# Collecting Bundestag data from Abgeordnetenwatch
> [Abgeordnetenwatch](https://www.abgeordnetenwatch.de) provides an [open API](https://www.abgeordnetenwatch.de/api) that provides info on, among other things, politicians, the politicians' votes and the different polls in parliament, including meta info.

## How to use

Run the notebook top to bottom. Given parameters control the download and transformation components.

### CLI equivalent

Download

    uv run bundestag download abgeordnetenwatch 111

transformation

    uv run bundestag transform abgeordnetenwatch 111

### Skip processing

You can run this notebook to re-do some data processing.
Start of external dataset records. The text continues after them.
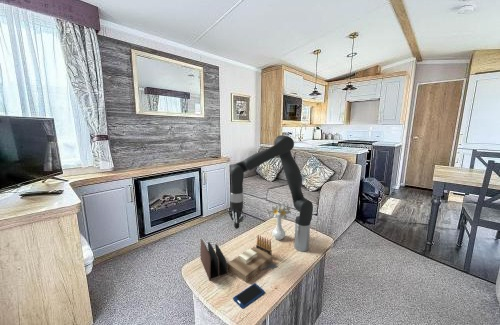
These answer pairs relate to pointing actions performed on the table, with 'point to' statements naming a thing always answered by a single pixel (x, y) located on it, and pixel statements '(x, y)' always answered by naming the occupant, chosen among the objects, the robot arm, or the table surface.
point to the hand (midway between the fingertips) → (236, 228)
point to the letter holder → (213, 261)
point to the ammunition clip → (264, 245)
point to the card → (247, 256)
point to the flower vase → (279, 219)
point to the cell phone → (248, 295)
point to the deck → (249, 265)
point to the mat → (270, 266)
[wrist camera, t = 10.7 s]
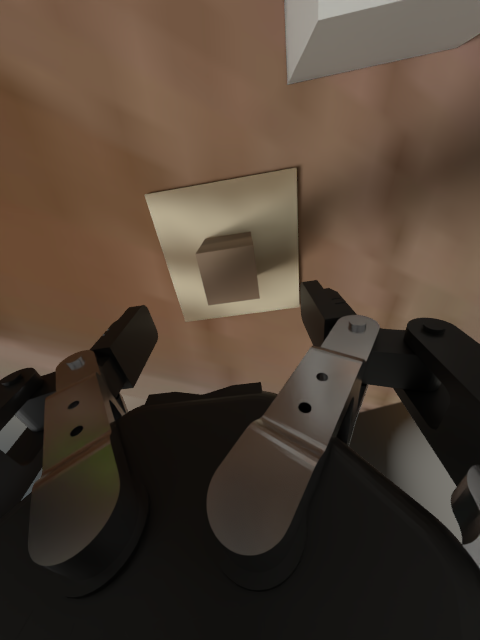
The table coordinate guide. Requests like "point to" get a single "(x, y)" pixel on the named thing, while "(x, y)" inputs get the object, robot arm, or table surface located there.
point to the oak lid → (231, 244)
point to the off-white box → (371, 32)
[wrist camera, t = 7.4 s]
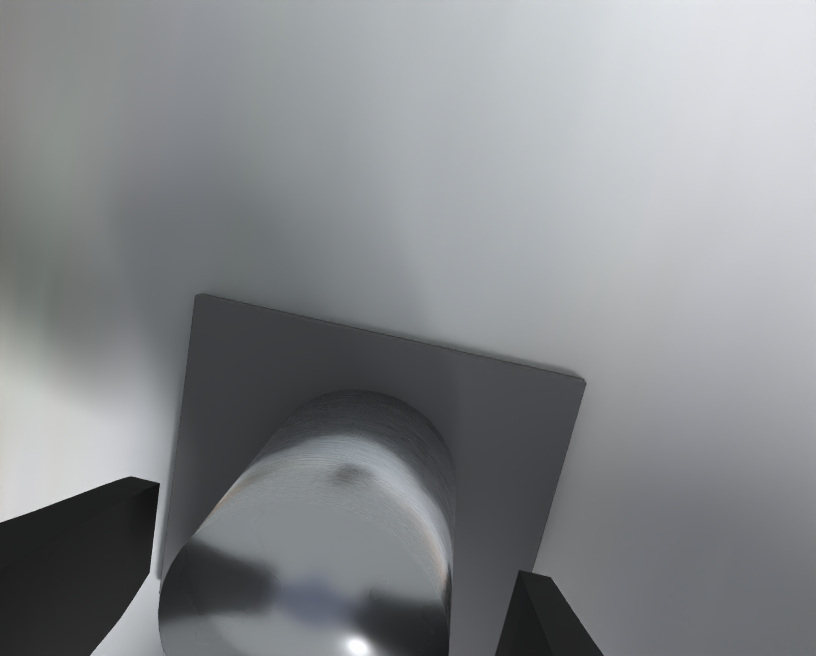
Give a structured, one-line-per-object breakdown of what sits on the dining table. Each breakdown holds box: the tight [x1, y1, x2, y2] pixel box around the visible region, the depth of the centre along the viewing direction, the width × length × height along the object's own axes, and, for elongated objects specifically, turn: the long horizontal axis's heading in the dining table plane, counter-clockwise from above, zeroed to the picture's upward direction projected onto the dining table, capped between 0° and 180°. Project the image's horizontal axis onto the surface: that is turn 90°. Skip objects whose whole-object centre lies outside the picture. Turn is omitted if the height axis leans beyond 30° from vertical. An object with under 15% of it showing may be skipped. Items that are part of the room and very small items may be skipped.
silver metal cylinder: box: [158, 390, 457, 656], centre depth 12 cm, size 5×7×5 cm, turn 166°
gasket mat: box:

But know you can also skip this by running

    uv run bundestag download huggingface

instead.

TODOs:
- identify why in vote json files some mandate_id values (politicians / mandates) appear multiple times (not always with the same vote result) -> affects `compile_votes_data` -> currently ignored and first of the duplicates used

In [None]:
%load_ext autoreload
%autoreload 2

In [None]:
from bundestag.data.transform.abgeordnetenwatch.transform import (
    run as transform_abgeordnetenwatch,
)
from bundestag.data.download.abgeordnetenwatch.download import (
    run as download_abgeordnetenwatch,
)

from bundestag.fine_logging import setup_logging
from bundestag.paths import get_paths
import logging
import pandas as pd

## Setup

In [None]:
logger = logging.getLogger(__name__)
setup_logging(logging.INFO)

In [None]:
paths = get_paths("../data")
paths

In [None]:
dry = False  # set `True` for testing, `False` otherwise

## Collecting polls for 2017-2021

In [None]:
legislature_id = 111
max_mandates = 999
max_polls = 999
assume_yes = True
raw_path = paths.raw_abgeordnetenwatch

In [None]:
download_abgeordnetenwatch(
    legislature_id,
    dry=dry,
    raw_path=raw_path,
    max_mandates=max_mandates,
    max_polls=max_polls,
    assume_yes=assume_yes,
)

## Transforming abgeordnetenwatch data

In [None]:
preprocessed_path = paths.preprocessed_abgeordnetenwatch

In [None]:
transform_abgeordnetenwatch(
    legislature_id,
    raw_path=raw_path,
    preprocessed_path=preprocessed_path,
    dry=dry,
    assume_yes=assume_yes,
)

In [None]:
votes = pd.read_parquet(preprocessed_path / f"votes_{legislature_id}.parquet")
votes.head()

In [None]:
mandates = pd.read_parquet(preprocessed_path / f"mandates_{legislature_id}.parquet")
mandates.head()

In [None]:
polls = pd.read_parquet(preprocessed_path / f"polls_{legislature_id}.parquet")
polls.head()